If you file for bankruptcy, you’ll be happy to know that most pensions are free from the clutches of the bankruptcy trustee. If your pension plan falls under one of the following categories, it will be excluded from bankruptcy proceedings (in other words, it’s safe):
- Any retirement funds that are tax exempt under the U.S. Tax Code, such as 401, 403, or 408 plans.
- Any pension plan that qualifies under ERISA (Employee Retirement Income Security Act of 1974).
- Certain government retirement plans.
- Deferred compensation plans.
- Any “controlled group” retirement plan, which includes churches, partnerships, proprietorships, or governments.

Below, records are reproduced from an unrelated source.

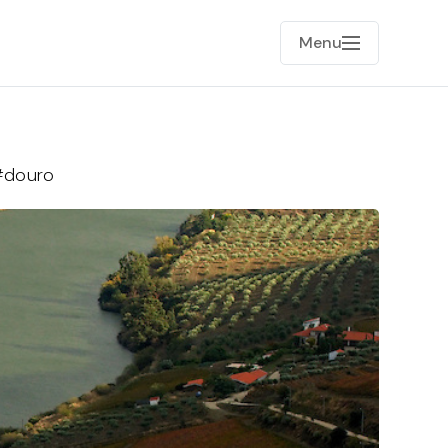
Menu
#douro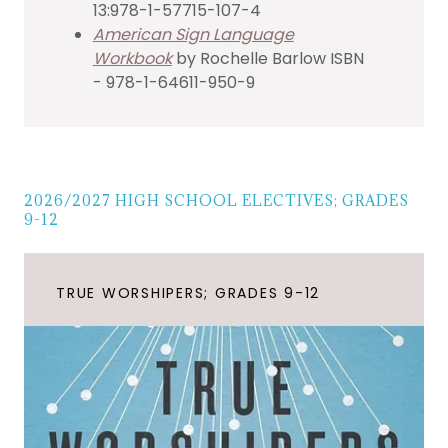
13:978-1-57715-107-4
American Sign Language
Workbook
by Rochelle Barlow ISBN
- 978-1-64611-950-9
2026/2027 HIGH SCHOOL ELECTIVES; GRADES
9-12
TRUE WORSHIPERS; GRADES 9-12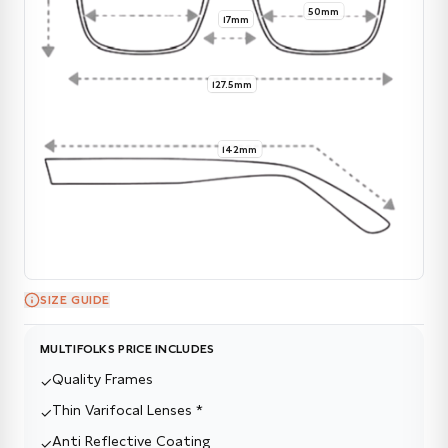
50mm
17mm
127.5mm
142mm
SIZE GUIDE
MULTIFOLKS PRICE INCLUDES
Quality Frames
✓
Thin Varifocal Lenses *
✓
Anti Reflective Coating
✓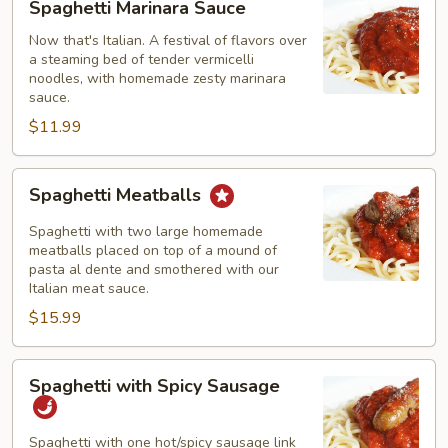
Spaghetti Marinara Sauce
Marinara
Sauce
Now that's Italian. A festival of flavors over
a steaming bed of tender vermicelli
noodles, with homemade zesty marinara
sauce.
$11.99
Spaghetti
Spaghetti Meatballs
Meatballs
Spaghetti with two large homemade
meatballs placed on top of a mound of
pasta al dente and smothered with our
Italian meat sauce.
$15.99
Spaghetti
Spaghetti with Spicy Sausage
with
Spicy
Sausage
Spaghetti with one hot/spicy sausage link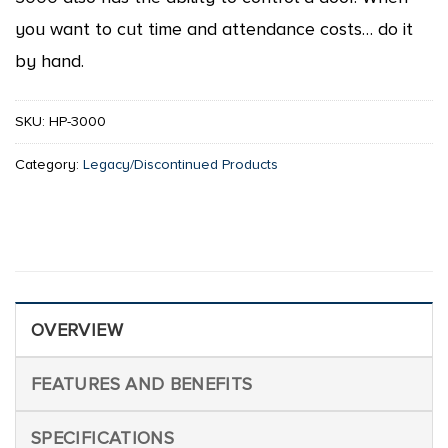
you want to cut time and attendance costs… do it
by hand.
SKU:
HP-3000
Category:
Legacy/Discontinued Products
OVERVIEW
FEATURES AND BENEFITS
SPECIFICATIONS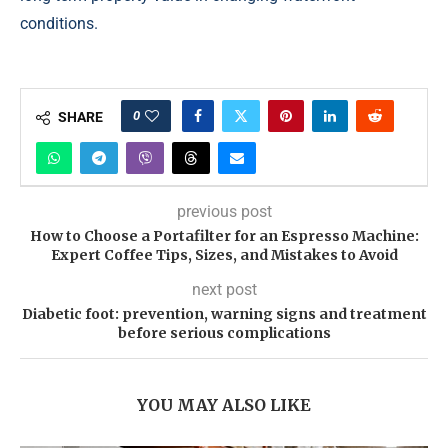
conditions.
0
SHARE
previous post
How to Choose a Portafilter for an Espresso Machine:
Expert Coffee Tips, Sizes, and Mistakes to Avoid
next post
Diabetic foot: prevention, warning signs and treatment
before serious complications
YOU MAY ALSO LIKE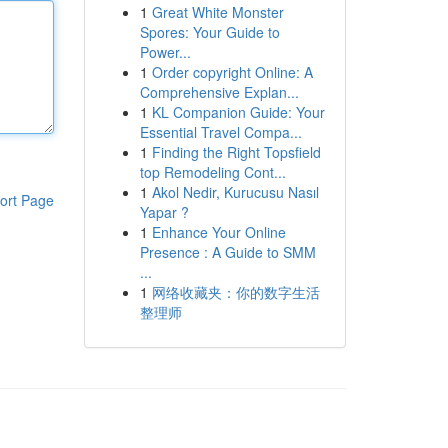
1
Great White Monster
Spores: Your Guide to
Power...
1
Order copyright Online: A
Comprehensive Explan...
1
KL Companion Guide: Your
Essential Travel Compa...
1
Finding the Right Topsfield
top Remodeling Cont...
1
Akol Nedir, Kurucusu Nasıl
ort Page
Yapar ?
1
Enhance Your Online
Presence : A Guide to SMM
...
1
网络收藏夹：你的数字生活
整理师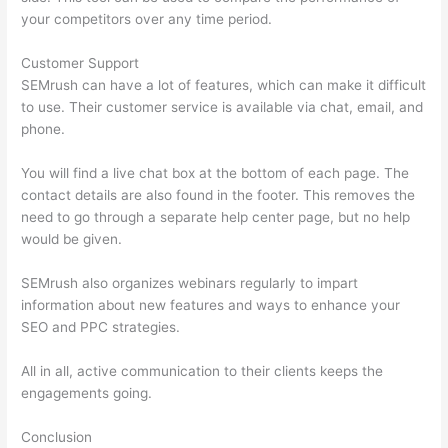
your competitors over any time period.
Customer Support
SEMrush can have a lot of features, which can make it difficult
to use. Their customer service is available via chat, email, and
phone.
You will find a live chat box at the bottom of each page. The
contact details are also found in the footer. This removes the
need to go through a separate help center page, but no help
would be given.
SEMrush also organizes webinars regularly to impart
information about new features and ways to enhance your
SEO and PPC strategies.
All in all, active communication to their clients keeps the
engagements going.
Conclusion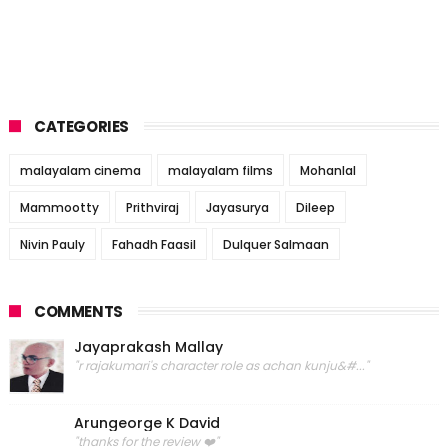
CATEGORIES
malayalam cinema
malayalam films
Mohanlal
Mammootty
Prithviraj
Jayasurya
Dileep
Nivin Pauly
Fahadh Faasil
Dulquer Salmaan
COMMENTS
Jayaprakash Mallay
"r rajakumari's character role as achan kunju&#..."
Arungeorge K David
"thanks for the review ❤️"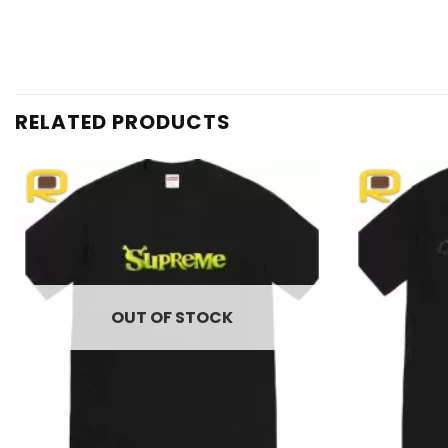
RELATED PRODUCTS
Add to
wishlist
OUT OF STOCK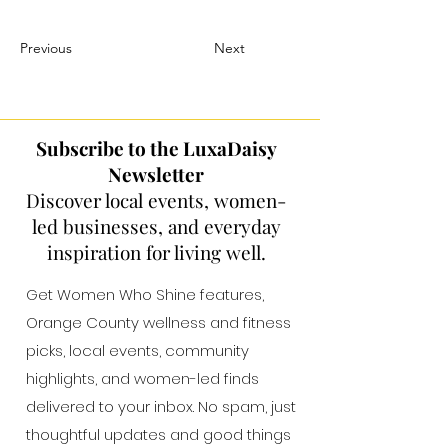
Previous
Next
Subscribe to the LuxaDaisy
Newsletter
Discover local events, women-
led businesses, and everyday
inspiration for living well.
Get Women Who Shine features,
Orange County wellness and fitness
picks, local events, community
highlights, and women-led finds
delivered to your inbox. No spam, just
thoughtful updates and good things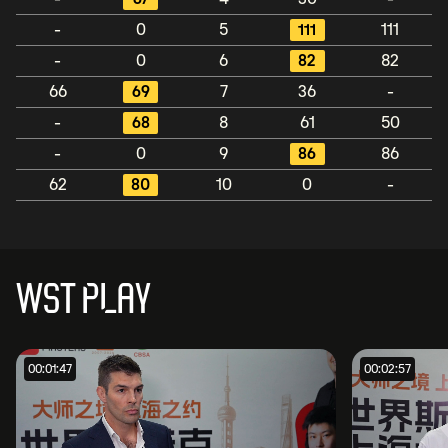
-
0
5
111
111
-
0
6
82
82
66
69
7
36
-
-
68
8
61
50
-
0
9
86
86
62
80
10
0
-
WST PLAY
00:01:47
00:02:57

- Any retirement plan established and maintained by a tax-exempt organization.
If your pension does not fall under one of the above categories, it is part of the estate and may be subject to bankruptcy proceedings. However, under federal bankruptcy exemption law, you might be able to achieve a full or partial exemption for your pension. If you can prove to the bankruptcy trustee that you need the funds to reasonably support yourself and your family, that portion of your pension will be exempt. Housing, food, transportation, medical, and utilities costs would be considered essentials. One caveat: If you worked for a relative who set up and funded the pension plan, there are circumstances for which this exemption will not be allowed.
Keep in mind that some pension plans cannot be exempted. However, there are wildcard exemptions and general personal property exemptions to keep things interesting that may enable a person to protect at least a portion of their pension.